A surge in the price of iron has helped Fortescue Metals Group nearly quadruple its net profit in the first half and pay a bumper dividend.
The iron ore miner booked a net profit of US$1.2bn in the six months to December 31, up from $319m a year earlier on a 34 per cent increase in sales to $4.5bn. Management decided to pay a fully-franked interim dividend of 20 Australian cents for the December half, up from 3 Australian cents a year ago.
The price of iron ore with 62 per cent iron content delivered to China fetched $78.87 a tonne at the end of last year, almost double their price at the end of 2015. Prices were up 2.7 per cent to $94.86 at Tuesday’s close, the highest since August 2014.

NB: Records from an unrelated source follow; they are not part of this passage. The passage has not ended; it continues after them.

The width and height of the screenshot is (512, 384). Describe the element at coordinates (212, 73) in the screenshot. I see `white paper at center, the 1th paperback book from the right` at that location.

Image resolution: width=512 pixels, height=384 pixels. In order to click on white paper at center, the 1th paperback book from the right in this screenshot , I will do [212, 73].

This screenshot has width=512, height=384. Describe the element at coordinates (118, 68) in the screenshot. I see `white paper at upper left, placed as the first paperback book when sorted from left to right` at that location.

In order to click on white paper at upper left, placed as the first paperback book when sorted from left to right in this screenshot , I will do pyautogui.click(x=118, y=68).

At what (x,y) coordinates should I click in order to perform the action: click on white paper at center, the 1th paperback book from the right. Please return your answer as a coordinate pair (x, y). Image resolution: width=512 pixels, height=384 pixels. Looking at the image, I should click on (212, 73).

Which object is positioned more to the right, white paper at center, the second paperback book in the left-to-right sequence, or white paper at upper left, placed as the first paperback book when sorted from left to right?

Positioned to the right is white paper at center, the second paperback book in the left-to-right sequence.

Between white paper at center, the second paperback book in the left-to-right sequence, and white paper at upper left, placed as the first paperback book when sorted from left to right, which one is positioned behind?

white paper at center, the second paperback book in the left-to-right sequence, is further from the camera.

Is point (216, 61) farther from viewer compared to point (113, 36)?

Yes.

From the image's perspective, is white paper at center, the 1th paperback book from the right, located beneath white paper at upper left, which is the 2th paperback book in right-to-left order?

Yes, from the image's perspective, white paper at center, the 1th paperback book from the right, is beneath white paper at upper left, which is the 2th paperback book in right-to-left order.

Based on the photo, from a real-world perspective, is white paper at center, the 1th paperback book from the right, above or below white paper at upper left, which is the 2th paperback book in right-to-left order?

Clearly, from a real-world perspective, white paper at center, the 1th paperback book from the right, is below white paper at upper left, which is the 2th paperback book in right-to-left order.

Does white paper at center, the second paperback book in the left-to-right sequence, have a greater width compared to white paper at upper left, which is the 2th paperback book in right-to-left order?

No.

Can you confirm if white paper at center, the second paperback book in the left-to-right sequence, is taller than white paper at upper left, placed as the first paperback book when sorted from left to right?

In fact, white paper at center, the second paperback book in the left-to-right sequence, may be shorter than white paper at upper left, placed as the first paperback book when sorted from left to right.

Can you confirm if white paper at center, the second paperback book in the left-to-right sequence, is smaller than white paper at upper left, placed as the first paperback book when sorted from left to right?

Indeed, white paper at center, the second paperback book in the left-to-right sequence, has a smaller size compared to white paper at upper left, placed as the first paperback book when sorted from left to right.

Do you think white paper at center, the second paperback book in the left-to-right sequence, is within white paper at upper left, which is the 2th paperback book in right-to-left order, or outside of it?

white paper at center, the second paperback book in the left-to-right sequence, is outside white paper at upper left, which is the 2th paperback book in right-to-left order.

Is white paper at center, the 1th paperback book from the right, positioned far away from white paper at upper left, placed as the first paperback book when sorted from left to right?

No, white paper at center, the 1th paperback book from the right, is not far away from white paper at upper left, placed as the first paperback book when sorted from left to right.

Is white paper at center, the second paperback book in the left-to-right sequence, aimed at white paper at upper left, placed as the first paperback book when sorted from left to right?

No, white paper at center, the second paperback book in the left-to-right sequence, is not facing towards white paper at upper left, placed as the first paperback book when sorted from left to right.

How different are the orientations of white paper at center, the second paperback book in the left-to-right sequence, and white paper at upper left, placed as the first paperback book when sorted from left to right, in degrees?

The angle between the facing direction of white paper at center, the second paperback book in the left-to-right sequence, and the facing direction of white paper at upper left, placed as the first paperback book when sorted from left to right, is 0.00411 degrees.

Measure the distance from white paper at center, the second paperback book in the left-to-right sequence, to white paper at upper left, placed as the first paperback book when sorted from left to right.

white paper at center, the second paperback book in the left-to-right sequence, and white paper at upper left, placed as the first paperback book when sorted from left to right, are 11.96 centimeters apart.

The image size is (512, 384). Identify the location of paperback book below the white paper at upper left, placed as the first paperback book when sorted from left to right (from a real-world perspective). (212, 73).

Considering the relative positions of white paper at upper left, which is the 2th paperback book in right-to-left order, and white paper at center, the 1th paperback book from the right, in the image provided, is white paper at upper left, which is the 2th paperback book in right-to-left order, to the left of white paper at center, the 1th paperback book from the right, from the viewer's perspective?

Fortescue maintained its guidance for shipping 165m to 170m tonnes of iron ore in the 2017 financial year at an average cash cost of between $12 and $13 per wet metric tonne. The company shipped iron ore at an average cost of $13.06/wmt during the December half.
The iron ore also miner voluntarily paid off $1.7bn of debt, leaving it with net debt of $4bn as at December 31.
Fortescue shares were down 1.8 per cent on Wednesday in Sydney, but are up 19.5 per cent so far this year and yesterday closed at their highest level since July 2008. Shares have risen 248.2 per cent over the past year.